# PROVIDED RECORDS
Content starts

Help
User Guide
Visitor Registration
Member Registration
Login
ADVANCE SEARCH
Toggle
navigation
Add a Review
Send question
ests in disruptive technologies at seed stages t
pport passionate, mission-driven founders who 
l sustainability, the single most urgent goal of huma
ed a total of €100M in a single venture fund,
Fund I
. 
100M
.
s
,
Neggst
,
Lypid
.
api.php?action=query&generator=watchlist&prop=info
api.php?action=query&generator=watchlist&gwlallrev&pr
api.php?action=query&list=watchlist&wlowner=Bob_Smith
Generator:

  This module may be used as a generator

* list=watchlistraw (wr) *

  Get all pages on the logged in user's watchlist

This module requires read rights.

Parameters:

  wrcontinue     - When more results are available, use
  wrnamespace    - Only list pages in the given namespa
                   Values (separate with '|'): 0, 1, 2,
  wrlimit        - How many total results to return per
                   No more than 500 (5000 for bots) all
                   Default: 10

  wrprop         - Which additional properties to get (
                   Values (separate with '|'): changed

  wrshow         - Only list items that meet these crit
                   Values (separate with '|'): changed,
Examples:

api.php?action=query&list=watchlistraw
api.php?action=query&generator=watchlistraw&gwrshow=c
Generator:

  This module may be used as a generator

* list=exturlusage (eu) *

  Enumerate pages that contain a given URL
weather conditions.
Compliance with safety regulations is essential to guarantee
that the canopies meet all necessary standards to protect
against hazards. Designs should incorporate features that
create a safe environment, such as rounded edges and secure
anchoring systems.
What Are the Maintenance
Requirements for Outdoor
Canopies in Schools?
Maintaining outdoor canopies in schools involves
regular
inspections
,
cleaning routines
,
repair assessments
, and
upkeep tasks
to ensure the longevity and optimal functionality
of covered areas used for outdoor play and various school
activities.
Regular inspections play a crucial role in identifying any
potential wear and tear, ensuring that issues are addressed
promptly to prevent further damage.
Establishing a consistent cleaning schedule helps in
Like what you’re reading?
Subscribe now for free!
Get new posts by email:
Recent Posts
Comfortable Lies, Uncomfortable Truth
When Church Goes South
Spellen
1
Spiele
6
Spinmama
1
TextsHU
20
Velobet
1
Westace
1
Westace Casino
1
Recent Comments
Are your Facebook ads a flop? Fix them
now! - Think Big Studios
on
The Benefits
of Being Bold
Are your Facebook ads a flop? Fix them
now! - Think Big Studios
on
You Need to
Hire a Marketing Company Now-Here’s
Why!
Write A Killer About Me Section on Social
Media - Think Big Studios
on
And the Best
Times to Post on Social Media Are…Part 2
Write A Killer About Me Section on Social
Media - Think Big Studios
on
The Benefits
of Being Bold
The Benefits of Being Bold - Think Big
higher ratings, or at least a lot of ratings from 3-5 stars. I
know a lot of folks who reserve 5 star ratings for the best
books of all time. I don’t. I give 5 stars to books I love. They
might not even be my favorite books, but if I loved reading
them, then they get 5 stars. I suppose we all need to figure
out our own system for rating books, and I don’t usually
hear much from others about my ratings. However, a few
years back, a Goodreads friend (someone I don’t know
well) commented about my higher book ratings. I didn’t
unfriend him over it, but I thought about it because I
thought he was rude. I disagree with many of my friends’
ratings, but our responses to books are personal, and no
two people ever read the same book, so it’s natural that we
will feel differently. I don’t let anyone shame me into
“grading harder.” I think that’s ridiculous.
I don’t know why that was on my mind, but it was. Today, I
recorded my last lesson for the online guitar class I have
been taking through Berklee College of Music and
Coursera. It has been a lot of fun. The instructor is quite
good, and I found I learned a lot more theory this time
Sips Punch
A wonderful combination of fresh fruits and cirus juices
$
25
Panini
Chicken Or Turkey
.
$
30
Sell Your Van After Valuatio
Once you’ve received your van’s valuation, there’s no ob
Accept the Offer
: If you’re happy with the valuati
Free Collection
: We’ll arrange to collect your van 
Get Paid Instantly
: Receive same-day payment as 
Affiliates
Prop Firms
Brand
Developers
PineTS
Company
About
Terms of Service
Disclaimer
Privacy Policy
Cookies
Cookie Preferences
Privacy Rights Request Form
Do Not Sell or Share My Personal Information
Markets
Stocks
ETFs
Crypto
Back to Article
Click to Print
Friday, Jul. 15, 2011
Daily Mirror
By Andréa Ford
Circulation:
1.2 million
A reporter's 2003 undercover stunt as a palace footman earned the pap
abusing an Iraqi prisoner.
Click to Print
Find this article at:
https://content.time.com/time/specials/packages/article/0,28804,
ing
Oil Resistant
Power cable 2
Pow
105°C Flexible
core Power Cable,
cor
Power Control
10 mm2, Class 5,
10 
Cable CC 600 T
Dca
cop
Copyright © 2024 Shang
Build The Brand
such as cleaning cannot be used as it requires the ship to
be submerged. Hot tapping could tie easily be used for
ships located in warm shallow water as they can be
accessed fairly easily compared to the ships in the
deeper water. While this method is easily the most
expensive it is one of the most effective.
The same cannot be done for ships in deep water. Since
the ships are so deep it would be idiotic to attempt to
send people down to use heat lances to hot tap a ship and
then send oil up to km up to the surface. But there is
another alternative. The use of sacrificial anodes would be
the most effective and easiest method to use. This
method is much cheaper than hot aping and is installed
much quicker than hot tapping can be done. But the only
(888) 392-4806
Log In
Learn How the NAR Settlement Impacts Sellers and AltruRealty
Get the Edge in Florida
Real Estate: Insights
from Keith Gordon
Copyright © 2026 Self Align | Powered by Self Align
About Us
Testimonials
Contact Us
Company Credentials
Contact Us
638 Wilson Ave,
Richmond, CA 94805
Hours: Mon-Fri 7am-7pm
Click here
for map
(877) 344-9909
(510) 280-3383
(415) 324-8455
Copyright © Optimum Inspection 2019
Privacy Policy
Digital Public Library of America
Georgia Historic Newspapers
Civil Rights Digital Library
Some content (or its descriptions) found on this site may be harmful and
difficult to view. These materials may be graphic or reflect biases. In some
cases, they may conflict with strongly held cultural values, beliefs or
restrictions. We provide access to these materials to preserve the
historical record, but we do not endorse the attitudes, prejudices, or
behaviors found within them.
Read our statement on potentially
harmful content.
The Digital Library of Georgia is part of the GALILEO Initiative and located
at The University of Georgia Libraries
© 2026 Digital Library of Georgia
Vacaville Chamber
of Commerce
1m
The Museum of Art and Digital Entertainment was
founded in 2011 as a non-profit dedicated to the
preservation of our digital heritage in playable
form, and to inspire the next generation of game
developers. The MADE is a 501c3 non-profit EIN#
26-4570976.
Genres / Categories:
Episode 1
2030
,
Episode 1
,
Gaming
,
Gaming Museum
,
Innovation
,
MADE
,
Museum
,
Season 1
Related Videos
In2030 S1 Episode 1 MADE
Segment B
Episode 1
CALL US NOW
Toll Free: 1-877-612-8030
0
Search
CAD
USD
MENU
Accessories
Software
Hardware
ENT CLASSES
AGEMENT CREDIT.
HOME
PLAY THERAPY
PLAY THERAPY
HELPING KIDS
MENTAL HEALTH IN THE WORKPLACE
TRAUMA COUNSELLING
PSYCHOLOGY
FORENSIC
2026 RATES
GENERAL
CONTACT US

Content ends

# YOUR INSTRUCTIONS
Every line in the records above that contains the word "MADE" should be copied out.

# SOLUTION TO THIS EXERCISE
developers. The MADE is a 501c3 non-profit EIN#
MADE
In2030 S1 Episode 1 MADE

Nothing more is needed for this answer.